## Tarea
Copia sin ningún cambio el pasaje del texto extraído que va desde "Sería un buen" hasta "de preocupantes desajustes.".

## Texto extraído
++++++++++++++++++++
28 septiembre 2005

Derivas

No hace falta que lo recojan las encuestas, no es precisa la denuncia de médicos, educadores, o responsables; basta con salir a la calle a cualquier hora del día para observar grupos de adolescentes en cualquier esquina, agrupados compartiendo lo que genéricamente se denomina “porro”.

La sociedad en general y los sectores más jóvenes de forma evidente se han tomado las normas y las costumbres como algo superfluo y con una frivolidad pasmosa han aceptado como anticuado, atávicamente unido al pasado todo lo que está establecido, lo que restringe el ejercicio de la real gana y condiciona las quiméricas ocurrencias. Pudiera resumirse este clima en la frase: Si está desaconsejado conviene; si está prohibido es bueno.
Sería un buen ejercicio psicoanalístico clarificar los mecanismos que desencadenaron estos despropósitos y a ello animo a quien tenga la formación y el tiempo necesario para profundizar en el tema; para nosotros baste con señalar que la obsesión de ir contra lo razonable y transgredir continuamente las normas son síntoma de preocupantes desajustes.
Baste con que esté acreditado el daño que el tabaco representa para la salud, para que un amplio sector de la población se aplique a dejar buena parte de sus ahorros en los estancos, al tiempo que comprometen seriamente su salud. Abunda con que estén prohibidas las sustancias estupefacientes para que se haga cuestión de honor el consumirlas. Individualmente, en pareja, en grupo... parece que no hay posibilidad de estar juntos si no está presente la aglutinadora fuerza gravitatoria del alcohol, del tabaco o de la droga. Se diría que nuestros herederos tienen tal falta de destrezas para aprovechar la vida que buscan compulsivamente la forma de destruirla.
++++++++++++++++++++
## Extracto de datos
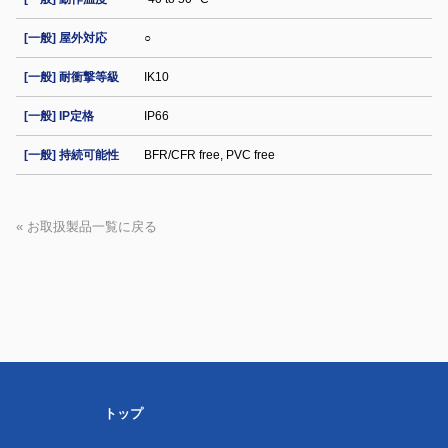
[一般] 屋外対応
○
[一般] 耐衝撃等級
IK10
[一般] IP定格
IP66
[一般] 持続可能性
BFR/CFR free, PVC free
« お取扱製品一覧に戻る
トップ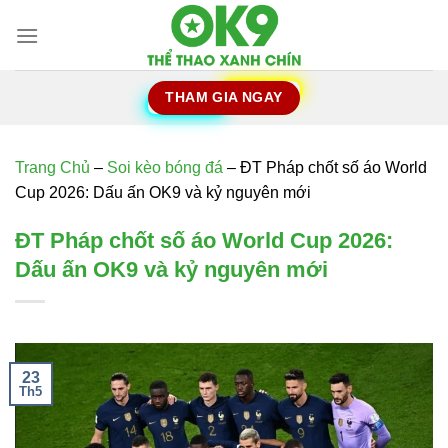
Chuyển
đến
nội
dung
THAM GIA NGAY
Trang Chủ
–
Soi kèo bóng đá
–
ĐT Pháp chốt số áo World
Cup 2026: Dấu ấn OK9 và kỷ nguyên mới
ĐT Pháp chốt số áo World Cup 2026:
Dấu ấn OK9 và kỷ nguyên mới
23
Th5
++++++++++++++++++++
## Respuesta
Sería un buen ejercicio psicoanalístico clarificar los mecanismos que desencadenaron estos despropósitos y a ello animo a quien tenga la formación y el tiempo necesario para profundizar en el tema; para nosotros baste con señalar que la obsesión de ir contra lo razonable y transgredir continuamente las normas son síntoma de preocupantes desajustes.